Sulawesi Utara
Menuju Sulut Maju, Sejahtera dan Berkelanjutan

Caleg Eks Koruptor Yakin Pemilih Tak Lari: KPU Uber 49 Caleg Mantan Koruptor

Komisi Pemilihan Umum (KPU) di seluruh Tanah Air termasuk Sulawesi Utara telah mengumumkan daftar nama

Penulis: Tim Tribun Manado | Editor: Lodie_Tombeg
antara
KPU RI mengumumkan nama-nama caleg mantan napi korupsi. 

TRIBUNMANADO.CO.ID, MANADO – Komisi Pemilihan Umum (KPU) di seluruh Tanah Air termasuk Sulawesi Utara telah mengumumkan daftar nama calon legislatif (caleg) mantan narapidana korupsi. Di Sulut ada empat caleg dari Partai Gerindra, Demokrat, Berkarya dan calon Dewan Perwakilan Daerah (DPD) yang masuk daftar.

Caleg DPRD Sulut dari Gerindra, Herry Kereh mengatakan, pengumuman KPU mengenai caleg mantan napi korupsi tidak mempengaruhi pencalonan dia. "Terserah KPU mau bikin apa, tak ada pengaruhnya, " katanya kepada tribunmanado.co.id melalui ponsel, Kamis (31/1/2019).

Dikatakan Herry, ia sudah melakukan sosialisasi kepada warga dan mendapat sambutan baik. Bahkan, kata Herry, banyak warga yang malah menyebutnya tidak pantas disebut koruptor. "Masyarakat juga mengikuti proses KPU sedari awal hingga paham betul hal ini," kata dia.

Herry yakin pemilihnya tak akan beralih dengan pengumuman KPU tersebut. "Saya yakin betul dengan hal itu. Prinsip saya jika Tuhan sudah berkehendak tidak ada satu pun yang dapat menghalangi," kata dia.

Caleg DPRD Kota Manado dari Demokrat, Dharmawati Dareho mengatakan, pengumuman caleg mantan napi korupsi tidak berpengaruh pada elektabilitasnya. "Tidak berpengaruh, " kata dia.

Sebut Dareho, ia punya konstituen yang betul mengenal dirinya. Ia hakul yakin mereka tak akan berpaling darinya.

"Saya kenal mereka dan mereka kenal saya. Saya dekat dengan konstituen," ujar dia.
Terkait upaya KPU itu, Dareho tak akan melakukan upaya hukum atau gugatan. "Prinsip saya, jika Tuhan sudah berkehendak, tak ada manusia yang bisa merintanginya," kata dia.

KPU RI telah merilis 9 nama calon DPD, 16 calon anggota DPRD provinsi dan 24 calon anggota DPRD kabupaten/kota. Total ada 49 caleg dan calon DPD.

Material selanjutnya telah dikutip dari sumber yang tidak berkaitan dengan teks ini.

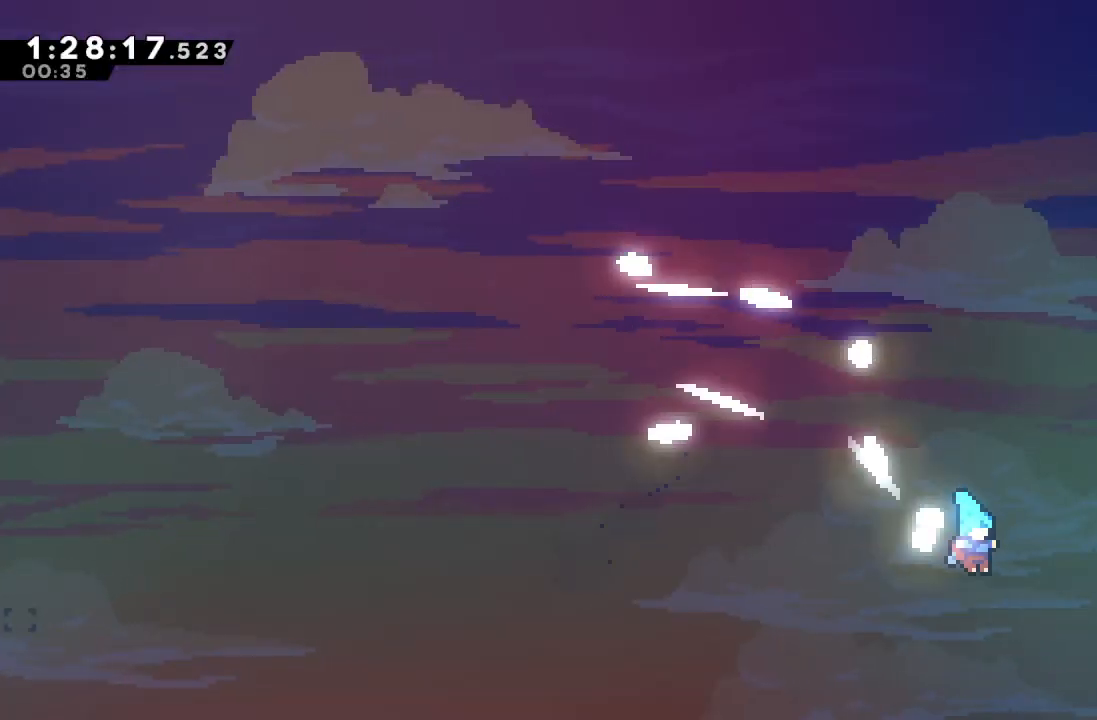
{"buttons": [], "left_stick": "center", "right_stick": "center", "events": []}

KPU Sulut ikut merespon dengan menyebar konten pengumuman caleg dan calon DPD eks koruptor di media sosial. Konten pengumuman itu dalam bentuk digital dengan format PDF.
Dari 49 nama yang diumumkan, ternyata ada empat caleg dan calon DPD di Sulut.

Darmawati Dareho dan Herry Kereh.
Darmawati Dareho dan Herry Kereh. (TRIBUN MANADO/ARTHUR ROMPIS)

Mulai dari Herry Kereh. Herry merupakan mantan anggota DPRD Sulut periode 2004-2009. Ketika itu ia di Partai Golkar. Mantan Dirut PDAM Manado ini kemudian terseret kasus dugaan korupsi terkait gaji PNS.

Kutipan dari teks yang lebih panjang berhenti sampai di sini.